At Honeybadger, we have thousands of exceptions being reported to our API each second, so understanding performance implications like this is always on our minds.
So, I wrote a simple benchmark script. I like to use the benchmark-ips gem for experiments like this because it automatically figures out a good sample size, and reports standard deviation.
Initialization
When I benchmarked initialization times for PointClass, PointStruct, Hash, and OpenStruct I found that PointClass and PointStruct were the clear winners. They were about 10x faster than OpenStruct, and about 2x faster than the hash.
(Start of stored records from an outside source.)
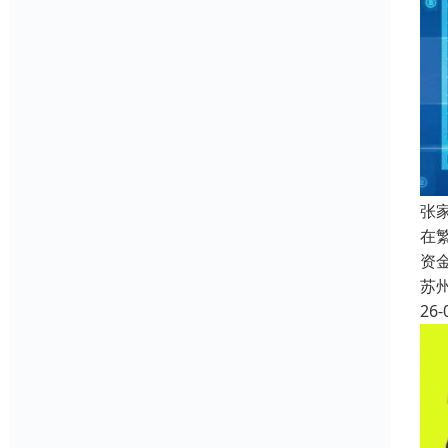
张
在
资
苏
26-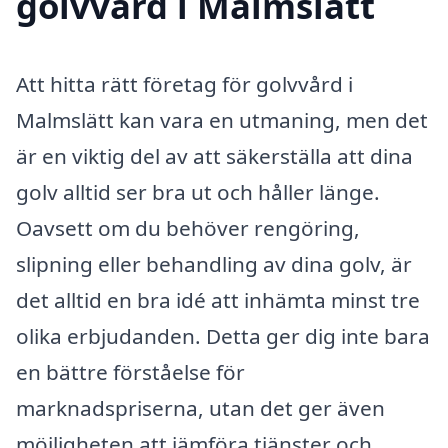
golvvård i Malmslätt
Att hitta rätt företag för golvvård i
Malmslätt kan vara en utmaning, men det
är en viktig del av att säkerställa att dina
golv alltid ser bra ut och håller länge.
Oavsett om du behöver rengöring,
slipning eller behandling av dina golv, är
det alltid en bra idé att inhämta minst tre
olika erbjudanden. Detta ger dig inte bara
en bättre förståelse för
marknadspriserna, utan det ger även
möjligheten att jämföra tjänster och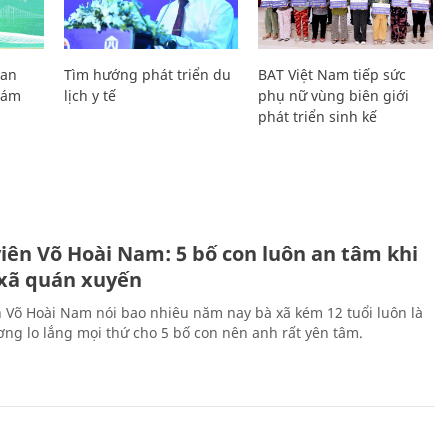
Lan
Tìm hướng phát triển du
BAT Việt Nam tiếp sức
Giám
lịch y tế
phụ nữ vùng biên giới
phát triển sinh kế
H
viên Võ Hoài Nam: 5 bố con luôn an tâm khi
 xã quán xuyến
n Võ Hoài Nam nói bao nhiêu năm nay bà xã kém 12 tuổi luôn là
ng lo lắng mọi thứ cho 5 bố con nên anh rất yên tâm.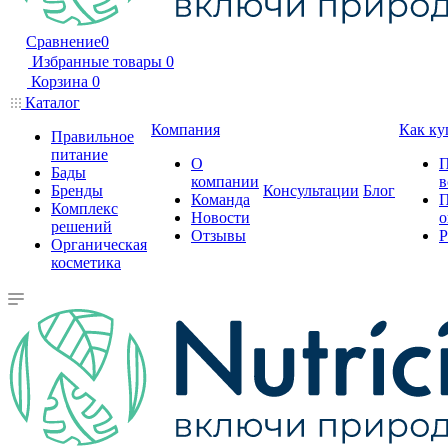
Сравнение
0
Избранные товары
0
Корзина
0
Каталог
Компания
Как ку
Правильное
питание
О
П
Бады
компании
в
Бренды
Консультации
Блог
Команда
П
Комплекс
Новости
о
решений
Отзывы
Р
Органическая
косметика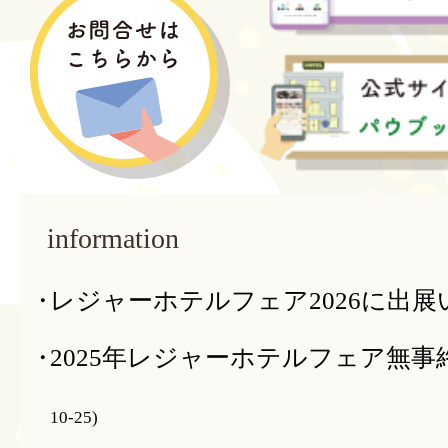
information
レジャーホテルフェア2026に出
2025年レジャーホテルフェア無
10-25)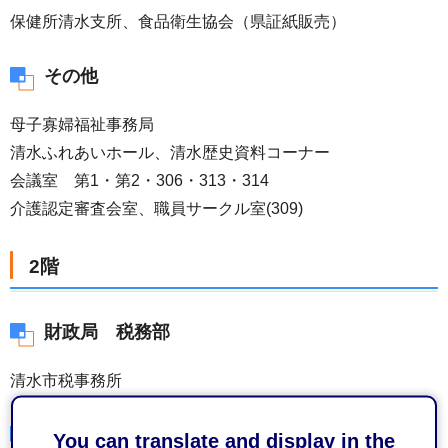
保健所清水支所、食品衛生協会（県証紙販売）
その他
母子寡婦福祉事務局
清水ふれあいホール、清水歴史資料コーナー
会議室 第1・第2・306・313・314
介護認定審査会室、職員サークル室(309)
2階
財政局 税務部
清水市税事務所
保健福祉長寿局 保健衛生医療部
You can translate and display in the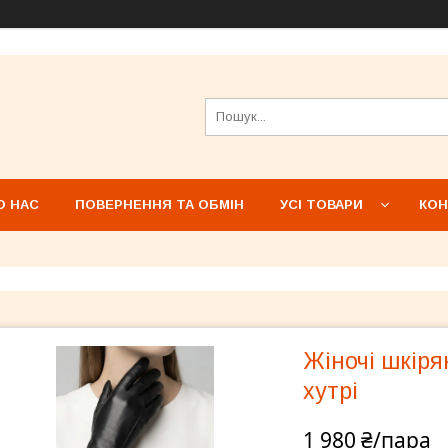
О НАС
ПОВЕРНЕННЯ ТА ОБМІН
УСІ ТОВАРИ
КОН
Жіночі шкіря
хутрі
1 980 ₴/пара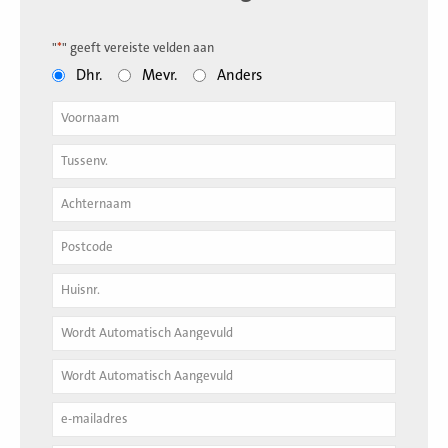
"
*
" geeft vereiste velden aan
Dhr.
Mevr.
Anders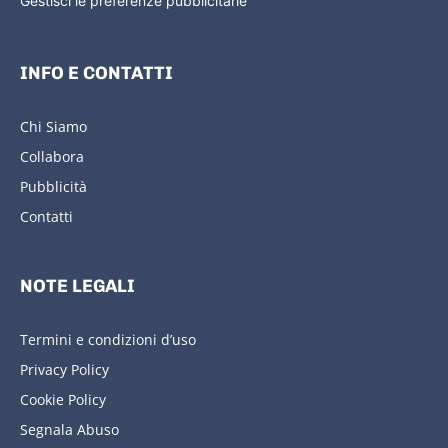
Gestisci le preferenze pubblicitarie
INFO E CONTATTI
Chi Siamo
Collabora
Pubblicità
Contatti
NOTE LEGALI
Termini e condizioni d’uso
Privacy Policy
Cookie Policy
Segnala Abuso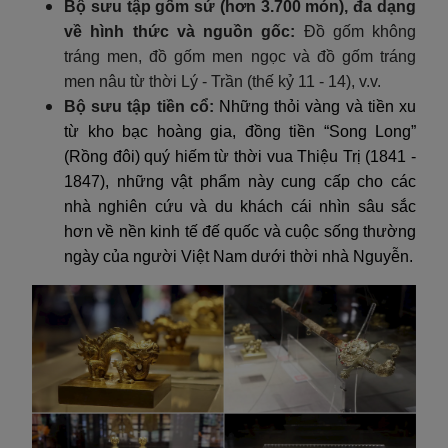
Bộ sưu tập gốm sứ (hơn 3.700 món), đa dạng
về hình thức và nguồn gốc:
Đồ gốm không
tráng men, đồ gốm men ngọc và đồ gốm tráng
men nâu từ thời Lý - Trần (thế kỷ 11 - 14), v.v.
Bộ sưu tập tiền cổ:
Những thỏi vàng và tiền xu
từ kho bạc hoàng gia, đồng tiền “Song Long”
(Rồng đôi) quý hiếm từ thời vua Thiệu Trị (1841 -
1847), những vật phẩm này cung cấp cho các
nhà nghiên cứu và du khách cái nhìn sâu sắc
hơn về nền kinh tế đế quốc và cuộc sống thường
ngày của người Việt Nam dưới thời nhà Nguyễn.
PointClass and PointStruct were nearly 10x faster than OpenStruct
These results make sense. Structs are the simplest, so they're fastest. OpenStruct is the most complex (it's a wrapper for Hash) so it's the slowest. However the magnitude of the difference in speed is kind of surprising.
After running this experiment, I'd be really hesitant to use OpenStruct in any code where speed is a concern. And I'll be casting a wary eye at any hashes that I see in performance-critical code.
Read / Write
Unlike initialization, all four options are roughly the same when it comes to setting and accessing values.
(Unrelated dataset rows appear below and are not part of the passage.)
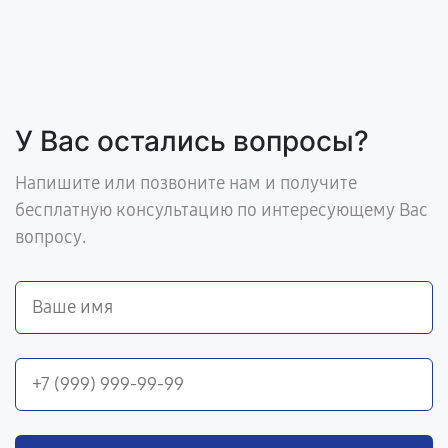
У Вас остались вопросы?
Напишите или позвоните нам и получите
бесплатную консультацию по интересующему Вас
вопросу.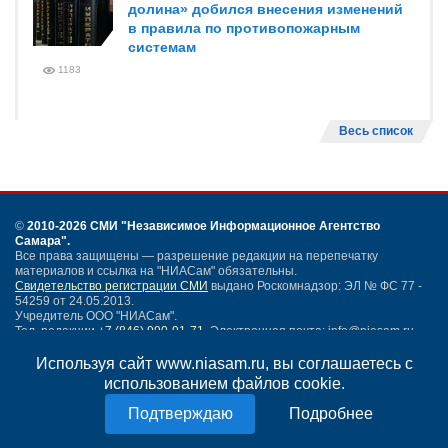
долина» добился внесения изменений
в правила по противопожарным
системам
1183
Весь список
©
2010-2026 СМИ
"Независимое Информационное Агентство
Самара"
.
Все права защищены — разрешение редакции на перепечатку
материалов и ссылка на "НИАСам" обязательны.
Свидетельство регистрации СМИ
выдано Роскомнадзор: ЭЛ № ФС 77 -
54259 от 24.05.2013.
Учредитель ООО "НИАСам".
Тел. редакции
+7 (846) 990-91-71.
Электронная почта: info@niasam.ru
Написать письмо
Используя сайт www.niasam.ru, вы соглашаетесь с
Карта сайта
использованием файлов cookie.
Нашли ошибку?
Подробнее
Политика конфиденциальности
Согласие на обработку персональных данных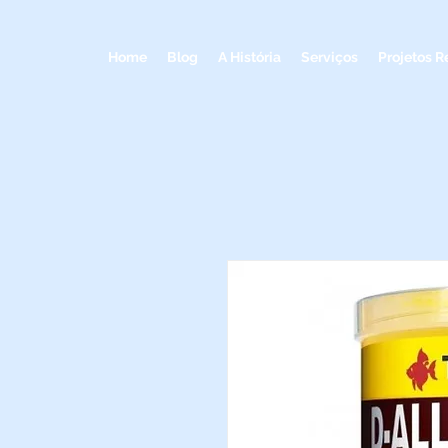
Home
Blog
A História
Serviços
Projetos R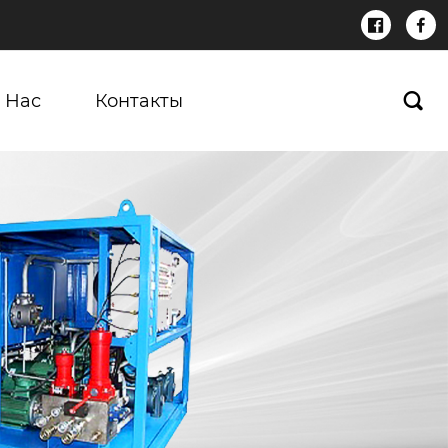


 Нас
Контакты
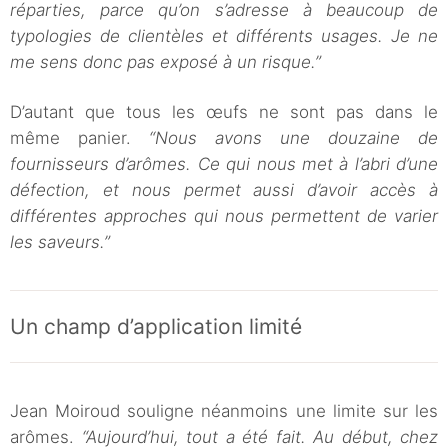
réparties, parce qu’on s’adresse à beaucoup de
typologies de clientèles et différents usages. Je ne
me sens donc pas exposé à un risque.”
D’autant que tous les œufs ne sont pas dans le
même panier.
“Nous avons une douzaine de
fournisseurs d’arômes. Ce qui nous met à l’abri d’une
défection, et nous permet aussi d’avoir accès à
différentes approches qui nous permettent de varier
les saveurs.”
Un champ d’application limité
Jean Moiroud souligne néanmoins une limite sur les
arômes.
“Aujourd’hui, tout a été fait. Au début, chez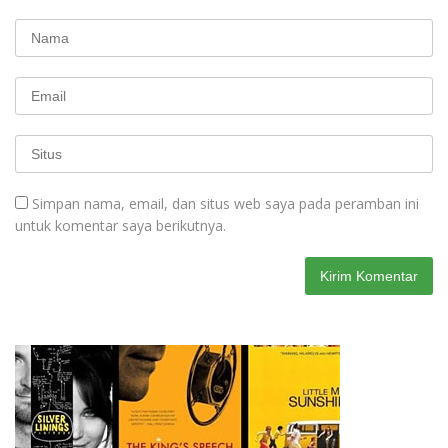
Simpan nama, email, dan situs web saya pada peramban ini
untuk komentar saya berikutnya.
Reading and writing benchmarks show no huge difference between Struct, class, hash and OpenStruct
The Benchmarking Script
If you'd like to run the benchmark on your own system, you can use the script below. I ran it on MRI 2.1 on OSX. If you're curious about performance on other ruby interpreters, Michael Cohen has created an awesome gist with results for MRI 2.2, JRuby and others.
require 'benchmark/ips'
require 'ostruct'
data = { x: 100, y: 200 }
PointStruct = Struct.new(:x, :y)
class PointClass
attr_accessor :x, :y
def initialize(args)
@x = args.fetch(:x)
@y = args.fetch(:y)
end
end
puts "\n\nINITIALIZATION =========="
Benchmark.ips do |x|
x.report("PointStruct") { PointStruct.new(100, 200) }
x.report("PointClass") { PointClass.new(data) }
x.report("Hash") { Hash.new.merge(data) }
x.report("OpenStruct") { OpenStruct.new(data) }
end
puts "\n\nREAD =========="
point_struct = PointStruct.new(100, 200)
point_class = PointClass.new(data)
point_hash = Hash.new.merge(data)
point_open_struct = OpenStruct.new(data)
Benchmark.ips do |x|
x.report("PointStruct") { point_struct.x }
x.report("PointClass") { point_class.x }
x.report("Hash") { point_hash.fetch(:x) }
x.report("OpenStruct") { point_open_struct.x }
end
puts "\n\nWRITE =========="
Benchmark.ips do |x|
x.report("PointStruct") { point_struct.x = 1 }
x.report("PointClass") { point_class.x = 1 }
x.report("Hash") { point_hash[:x] = 1 }
x.report("OpenStruct") { point_open_struct.x = 1 }
end